> Problem statement
Using the records below, quote only the span that opens with the line containing "left wrist: (839, 1182, -5)" and closes with the line containing "right shoulder: (587, 146, 18)", exactly and inclusively.
Data for analysis section start
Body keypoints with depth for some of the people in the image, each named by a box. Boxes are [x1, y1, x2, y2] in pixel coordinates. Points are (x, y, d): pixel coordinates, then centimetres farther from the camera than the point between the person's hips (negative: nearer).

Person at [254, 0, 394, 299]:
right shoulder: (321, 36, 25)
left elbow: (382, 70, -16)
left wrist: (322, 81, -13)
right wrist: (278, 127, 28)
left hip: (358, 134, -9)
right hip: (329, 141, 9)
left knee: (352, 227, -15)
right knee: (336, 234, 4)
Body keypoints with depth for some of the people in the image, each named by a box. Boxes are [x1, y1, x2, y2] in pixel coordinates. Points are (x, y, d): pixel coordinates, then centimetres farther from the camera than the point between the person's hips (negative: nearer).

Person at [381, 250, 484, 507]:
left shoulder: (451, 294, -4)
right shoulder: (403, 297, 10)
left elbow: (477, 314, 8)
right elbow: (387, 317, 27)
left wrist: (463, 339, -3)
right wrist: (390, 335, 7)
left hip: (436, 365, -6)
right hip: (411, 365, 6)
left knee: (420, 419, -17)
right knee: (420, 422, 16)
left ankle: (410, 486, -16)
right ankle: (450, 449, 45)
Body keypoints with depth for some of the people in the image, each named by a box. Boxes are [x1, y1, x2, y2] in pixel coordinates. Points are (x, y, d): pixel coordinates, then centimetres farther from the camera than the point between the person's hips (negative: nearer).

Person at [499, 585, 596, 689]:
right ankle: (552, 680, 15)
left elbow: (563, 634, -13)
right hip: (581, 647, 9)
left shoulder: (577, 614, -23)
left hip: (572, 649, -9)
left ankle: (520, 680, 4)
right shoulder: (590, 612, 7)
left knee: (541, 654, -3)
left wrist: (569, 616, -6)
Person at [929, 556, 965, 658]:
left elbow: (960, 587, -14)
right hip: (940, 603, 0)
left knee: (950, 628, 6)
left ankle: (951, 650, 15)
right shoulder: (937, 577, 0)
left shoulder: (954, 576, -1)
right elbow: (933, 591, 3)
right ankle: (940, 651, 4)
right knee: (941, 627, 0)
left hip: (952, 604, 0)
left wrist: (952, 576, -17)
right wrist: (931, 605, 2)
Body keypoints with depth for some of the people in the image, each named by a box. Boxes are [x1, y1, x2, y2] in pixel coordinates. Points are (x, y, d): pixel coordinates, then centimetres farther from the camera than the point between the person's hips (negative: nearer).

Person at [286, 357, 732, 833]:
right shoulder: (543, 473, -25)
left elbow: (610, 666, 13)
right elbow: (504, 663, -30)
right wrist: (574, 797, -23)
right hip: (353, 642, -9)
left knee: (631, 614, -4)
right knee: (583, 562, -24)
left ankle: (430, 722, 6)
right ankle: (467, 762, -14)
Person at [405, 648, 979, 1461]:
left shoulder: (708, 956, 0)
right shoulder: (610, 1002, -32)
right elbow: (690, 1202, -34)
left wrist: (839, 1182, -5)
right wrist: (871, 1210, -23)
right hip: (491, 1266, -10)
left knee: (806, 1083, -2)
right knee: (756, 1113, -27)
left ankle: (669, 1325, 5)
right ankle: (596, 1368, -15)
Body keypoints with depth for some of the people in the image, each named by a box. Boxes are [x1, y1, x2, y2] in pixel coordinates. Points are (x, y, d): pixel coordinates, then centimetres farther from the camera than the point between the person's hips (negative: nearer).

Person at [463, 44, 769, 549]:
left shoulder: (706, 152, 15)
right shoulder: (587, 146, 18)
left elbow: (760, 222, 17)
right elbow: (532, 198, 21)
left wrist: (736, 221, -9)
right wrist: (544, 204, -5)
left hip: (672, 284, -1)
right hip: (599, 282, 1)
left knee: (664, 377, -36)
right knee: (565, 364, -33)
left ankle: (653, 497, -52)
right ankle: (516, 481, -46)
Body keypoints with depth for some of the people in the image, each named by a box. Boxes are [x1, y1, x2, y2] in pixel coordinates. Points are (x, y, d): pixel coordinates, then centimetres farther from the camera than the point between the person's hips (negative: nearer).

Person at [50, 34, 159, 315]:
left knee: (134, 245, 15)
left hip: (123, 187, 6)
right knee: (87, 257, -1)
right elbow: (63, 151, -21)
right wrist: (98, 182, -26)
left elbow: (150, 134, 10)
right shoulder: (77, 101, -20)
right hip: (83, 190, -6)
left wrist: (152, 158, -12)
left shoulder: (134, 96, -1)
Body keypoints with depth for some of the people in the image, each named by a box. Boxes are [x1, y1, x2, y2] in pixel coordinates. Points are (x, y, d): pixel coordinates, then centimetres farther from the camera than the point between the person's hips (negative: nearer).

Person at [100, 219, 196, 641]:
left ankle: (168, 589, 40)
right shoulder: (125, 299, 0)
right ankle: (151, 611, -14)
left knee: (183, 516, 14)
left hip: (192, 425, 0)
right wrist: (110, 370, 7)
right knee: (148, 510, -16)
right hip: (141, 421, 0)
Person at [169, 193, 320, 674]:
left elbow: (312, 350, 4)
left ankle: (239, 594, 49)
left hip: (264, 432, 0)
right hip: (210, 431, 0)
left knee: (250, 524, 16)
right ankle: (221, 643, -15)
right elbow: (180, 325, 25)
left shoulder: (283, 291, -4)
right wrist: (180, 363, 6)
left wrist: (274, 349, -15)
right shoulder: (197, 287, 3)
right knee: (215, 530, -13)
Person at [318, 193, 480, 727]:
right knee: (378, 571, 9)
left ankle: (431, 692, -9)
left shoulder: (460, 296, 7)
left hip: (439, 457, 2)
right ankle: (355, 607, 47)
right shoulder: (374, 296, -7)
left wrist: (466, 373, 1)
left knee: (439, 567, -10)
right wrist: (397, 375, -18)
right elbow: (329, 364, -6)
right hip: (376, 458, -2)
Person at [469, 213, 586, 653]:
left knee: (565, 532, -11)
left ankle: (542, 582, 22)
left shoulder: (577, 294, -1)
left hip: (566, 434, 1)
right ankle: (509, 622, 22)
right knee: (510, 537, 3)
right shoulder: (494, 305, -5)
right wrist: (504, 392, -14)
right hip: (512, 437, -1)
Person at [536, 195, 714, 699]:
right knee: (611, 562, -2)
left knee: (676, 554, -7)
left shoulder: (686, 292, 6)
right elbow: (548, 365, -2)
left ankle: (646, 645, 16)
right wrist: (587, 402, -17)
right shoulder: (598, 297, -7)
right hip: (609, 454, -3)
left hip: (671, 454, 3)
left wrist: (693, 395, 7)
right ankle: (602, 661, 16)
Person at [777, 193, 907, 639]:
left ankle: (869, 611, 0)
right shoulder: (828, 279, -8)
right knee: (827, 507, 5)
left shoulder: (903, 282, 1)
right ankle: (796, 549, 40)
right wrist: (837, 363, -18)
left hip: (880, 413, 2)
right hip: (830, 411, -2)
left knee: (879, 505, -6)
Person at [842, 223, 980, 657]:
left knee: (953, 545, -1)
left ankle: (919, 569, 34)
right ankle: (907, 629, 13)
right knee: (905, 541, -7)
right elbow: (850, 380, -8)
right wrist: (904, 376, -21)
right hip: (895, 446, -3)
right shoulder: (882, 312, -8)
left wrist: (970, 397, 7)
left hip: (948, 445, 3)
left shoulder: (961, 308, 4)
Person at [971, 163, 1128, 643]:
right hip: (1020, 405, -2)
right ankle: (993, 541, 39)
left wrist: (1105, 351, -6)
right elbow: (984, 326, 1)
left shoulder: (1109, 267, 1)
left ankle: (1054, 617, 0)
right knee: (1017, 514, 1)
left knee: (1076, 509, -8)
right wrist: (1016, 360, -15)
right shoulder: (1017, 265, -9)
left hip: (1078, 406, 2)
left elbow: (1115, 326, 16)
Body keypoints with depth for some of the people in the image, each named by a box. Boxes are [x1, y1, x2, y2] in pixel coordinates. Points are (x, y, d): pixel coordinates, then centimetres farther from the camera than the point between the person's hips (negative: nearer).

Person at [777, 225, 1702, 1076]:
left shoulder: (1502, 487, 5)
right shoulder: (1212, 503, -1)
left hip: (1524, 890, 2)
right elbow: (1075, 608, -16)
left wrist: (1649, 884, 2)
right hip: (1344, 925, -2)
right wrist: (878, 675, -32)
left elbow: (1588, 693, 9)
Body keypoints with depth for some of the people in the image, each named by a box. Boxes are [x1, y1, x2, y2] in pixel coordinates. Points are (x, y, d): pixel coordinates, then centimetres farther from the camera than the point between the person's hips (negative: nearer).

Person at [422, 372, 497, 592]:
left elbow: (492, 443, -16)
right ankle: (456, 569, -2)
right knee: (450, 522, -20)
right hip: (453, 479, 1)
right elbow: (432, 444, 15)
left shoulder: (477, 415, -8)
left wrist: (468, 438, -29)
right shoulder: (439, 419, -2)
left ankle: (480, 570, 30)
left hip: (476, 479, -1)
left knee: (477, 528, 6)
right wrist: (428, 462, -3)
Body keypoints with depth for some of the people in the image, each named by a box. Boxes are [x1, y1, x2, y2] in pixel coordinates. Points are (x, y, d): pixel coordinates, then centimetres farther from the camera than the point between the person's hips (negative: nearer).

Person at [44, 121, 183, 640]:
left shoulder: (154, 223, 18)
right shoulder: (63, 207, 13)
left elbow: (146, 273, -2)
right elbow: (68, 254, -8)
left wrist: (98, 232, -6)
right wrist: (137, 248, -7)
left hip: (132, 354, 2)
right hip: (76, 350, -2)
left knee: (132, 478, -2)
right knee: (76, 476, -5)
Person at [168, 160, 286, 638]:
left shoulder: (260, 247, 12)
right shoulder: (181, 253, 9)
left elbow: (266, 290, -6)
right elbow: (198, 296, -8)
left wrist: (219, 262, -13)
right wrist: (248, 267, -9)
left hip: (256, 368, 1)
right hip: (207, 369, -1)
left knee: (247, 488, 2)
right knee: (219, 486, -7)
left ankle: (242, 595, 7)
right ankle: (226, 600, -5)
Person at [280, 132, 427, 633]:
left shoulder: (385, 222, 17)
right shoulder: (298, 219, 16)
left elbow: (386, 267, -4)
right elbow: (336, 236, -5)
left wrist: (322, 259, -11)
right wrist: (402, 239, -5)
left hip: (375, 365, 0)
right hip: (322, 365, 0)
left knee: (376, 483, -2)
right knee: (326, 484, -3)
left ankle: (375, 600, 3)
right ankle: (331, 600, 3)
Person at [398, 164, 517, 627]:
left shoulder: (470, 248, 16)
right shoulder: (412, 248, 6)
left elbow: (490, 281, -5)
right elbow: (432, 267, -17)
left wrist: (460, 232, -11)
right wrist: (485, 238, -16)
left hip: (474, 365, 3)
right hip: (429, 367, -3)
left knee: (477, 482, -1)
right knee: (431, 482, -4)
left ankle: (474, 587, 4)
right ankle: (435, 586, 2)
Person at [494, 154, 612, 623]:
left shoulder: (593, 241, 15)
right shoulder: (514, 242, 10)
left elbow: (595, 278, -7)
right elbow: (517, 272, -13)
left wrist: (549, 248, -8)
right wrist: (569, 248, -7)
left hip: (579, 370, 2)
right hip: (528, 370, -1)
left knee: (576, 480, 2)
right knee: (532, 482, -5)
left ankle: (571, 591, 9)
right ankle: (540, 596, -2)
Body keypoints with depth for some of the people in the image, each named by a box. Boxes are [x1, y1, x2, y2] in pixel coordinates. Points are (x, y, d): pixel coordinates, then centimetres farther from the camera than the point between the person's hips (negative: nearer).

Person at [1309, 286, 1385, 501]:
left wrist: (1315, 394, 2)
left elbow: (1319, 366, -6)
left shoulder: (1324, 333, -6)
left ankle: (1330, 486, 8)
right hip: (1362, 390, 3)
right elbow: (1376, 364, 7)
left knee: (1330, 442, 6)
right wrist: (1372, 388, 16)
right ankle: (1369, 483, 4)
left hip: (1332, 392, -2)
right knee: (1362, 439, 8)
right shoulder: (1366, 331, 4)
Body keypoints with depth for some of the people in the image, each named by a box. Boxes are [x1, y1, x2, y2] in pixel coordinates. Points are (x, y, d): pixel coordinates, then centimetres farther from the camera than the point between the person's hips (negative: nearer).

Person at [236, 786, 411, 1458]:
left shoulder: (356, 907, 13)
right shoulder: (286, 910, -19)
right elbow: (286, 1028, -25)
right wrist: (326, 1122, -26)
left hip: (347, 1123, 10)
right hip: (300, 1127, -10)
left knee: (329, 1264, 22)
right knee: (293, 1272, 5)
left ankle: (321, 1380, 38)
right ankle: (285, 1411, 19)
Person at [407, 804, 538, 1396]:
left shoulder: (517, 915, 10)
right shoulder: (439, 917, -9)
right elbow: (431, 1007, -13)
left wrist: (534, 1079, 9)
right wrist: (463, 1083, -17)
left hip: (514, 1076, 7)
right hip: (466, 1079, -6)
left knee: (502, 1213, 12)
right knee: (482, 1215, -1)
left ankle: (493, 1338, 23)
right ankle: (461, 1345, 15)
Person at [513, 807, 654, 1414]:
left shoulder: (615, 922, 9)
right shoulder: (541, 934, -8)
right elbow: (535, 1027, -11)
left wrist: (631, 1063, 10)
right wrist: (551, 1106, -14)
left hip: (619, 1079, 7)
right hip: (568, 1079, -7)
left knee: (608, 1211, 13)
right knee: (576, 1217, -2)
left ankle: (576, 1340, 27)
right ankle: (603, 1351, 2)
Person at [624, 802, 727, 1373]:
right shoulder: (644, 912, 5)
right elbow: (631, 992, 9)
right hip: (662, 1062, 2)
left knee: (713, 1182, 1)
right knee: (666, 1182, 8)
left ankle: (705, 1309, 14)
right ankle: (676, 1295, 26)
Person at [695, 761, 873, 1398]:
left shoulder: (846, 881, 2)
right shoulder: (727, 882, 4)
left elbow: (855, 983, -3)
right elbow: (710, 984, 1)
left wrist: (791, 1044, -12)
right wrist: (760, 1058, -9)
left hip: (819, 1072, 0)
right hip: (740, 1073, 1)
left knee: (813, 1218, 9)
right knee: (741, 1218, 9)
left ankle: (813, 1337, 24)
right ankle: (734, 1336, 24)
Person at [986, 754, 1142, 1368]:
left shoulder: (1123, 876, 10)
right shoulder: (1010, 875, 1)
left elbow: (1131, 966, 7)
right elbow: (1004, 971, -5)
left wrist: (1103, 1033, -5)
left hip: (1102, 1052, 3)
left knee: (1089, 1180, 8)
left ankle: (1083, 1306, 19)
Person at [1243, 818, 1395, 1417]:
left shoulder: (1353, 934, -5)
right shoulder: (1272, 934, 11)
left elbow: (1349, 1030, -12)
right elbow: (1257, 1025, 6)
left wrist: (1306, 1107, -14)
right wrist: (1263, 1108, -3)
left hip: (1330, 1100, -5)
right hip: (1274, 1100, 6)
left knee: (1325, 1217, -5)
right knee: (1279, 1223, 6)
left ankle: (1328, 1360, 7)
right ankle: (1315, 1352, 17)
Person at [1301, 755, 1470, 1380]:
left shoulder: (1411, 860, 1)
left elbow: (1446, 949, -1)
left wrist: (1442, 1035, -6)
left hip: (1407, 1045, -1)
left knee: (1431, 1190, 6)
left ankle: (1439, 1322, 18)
Data for analysis section end
> Exercise response
left wrist: (839, 1182, -5)
right wrist: (871, 1210, -23)
right hip: (491, 1266, -10)
left knee: (806, 1083, -2)
right knee: (756, 1113, -27)
left ankle: (669, 1325, 5)
right ankle: (596, 1368, -15)
Body keypoints with depth for some of the people in the image, each named by a box. Boxes are [x1, y1, x2, y2] in pixel coordinates. Points are (x, y, d): pixel coordinates, then centimetres farther from the camera than the point between the person's hips (negative: nearer).

Person at [463, 44, 769, 549]:
left shoulder: (706, 152, 15)
right shoulder: (587, 146, 18)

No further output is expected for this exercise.